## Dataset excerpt
--- begin ---

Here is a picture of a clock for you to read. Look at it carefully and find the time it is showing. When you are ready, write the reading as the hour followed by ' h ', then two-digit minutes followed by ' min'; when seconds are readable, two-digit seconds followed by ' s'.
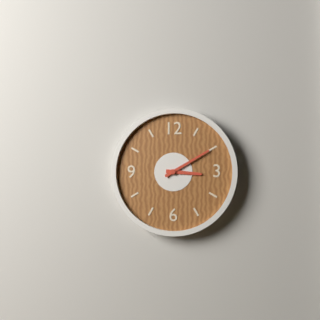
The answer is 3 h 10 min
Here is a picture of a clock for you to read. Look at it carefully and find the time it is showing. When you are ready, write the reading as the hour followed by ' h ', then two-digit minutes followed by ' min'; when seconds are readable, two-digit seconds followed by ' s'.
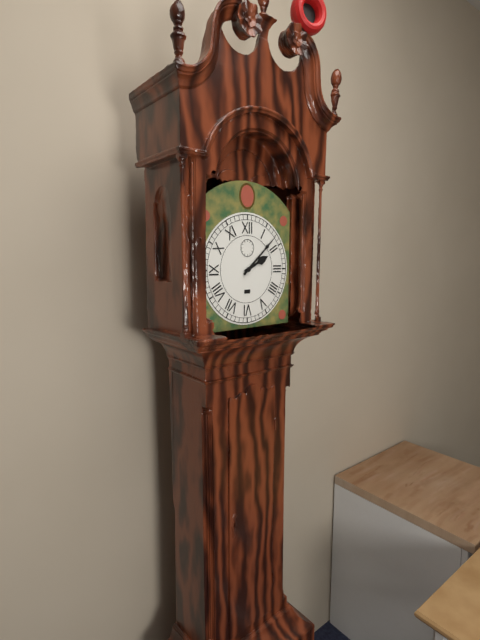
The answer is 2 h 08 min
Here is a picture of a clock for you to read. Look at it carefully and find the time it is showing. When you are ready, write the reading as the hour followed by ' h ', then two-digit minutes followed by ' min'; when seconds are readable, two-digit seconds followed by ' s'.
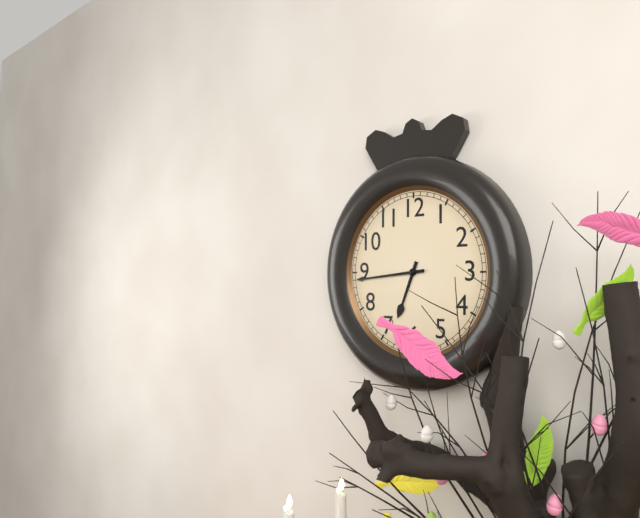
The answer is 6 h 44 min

--- end ---
--- begin ---

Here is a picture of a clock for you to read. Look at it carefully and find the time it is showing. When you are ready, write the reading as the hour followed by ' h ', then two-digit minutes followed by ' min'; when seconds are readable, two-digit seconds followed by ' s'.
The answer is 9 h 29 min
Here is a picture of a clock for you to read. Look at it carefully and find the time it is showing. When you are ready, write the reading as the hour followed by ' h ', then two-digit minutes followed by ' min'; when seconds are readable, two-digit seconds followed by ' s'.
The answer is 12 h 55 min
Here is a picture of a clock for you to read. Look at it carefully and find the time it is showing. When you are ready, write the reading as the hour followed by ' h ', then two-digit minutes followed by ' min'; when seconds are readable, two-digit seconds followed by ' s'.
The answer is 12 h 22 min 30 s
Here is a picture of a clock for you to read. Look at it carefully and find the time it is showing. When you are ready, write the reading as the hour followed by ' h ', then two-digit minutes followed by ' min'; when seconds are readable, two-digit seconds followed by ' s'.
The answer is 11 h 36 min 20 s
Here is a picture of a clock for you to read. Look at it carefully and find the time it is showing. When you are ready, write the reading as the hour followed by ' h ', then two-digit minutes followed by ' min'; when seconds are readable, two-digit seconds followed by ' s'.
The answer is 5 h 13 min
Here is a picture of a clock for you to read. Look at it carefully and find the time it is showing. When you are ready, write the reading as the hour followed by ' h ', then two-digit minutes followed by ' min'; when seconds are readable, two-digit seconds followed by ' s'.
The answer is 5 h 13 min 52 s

--- end ---

## Exercise goal
Tally how many lines of the records contain the string "answer" (case counts), and reply with only that number.

## Task output
9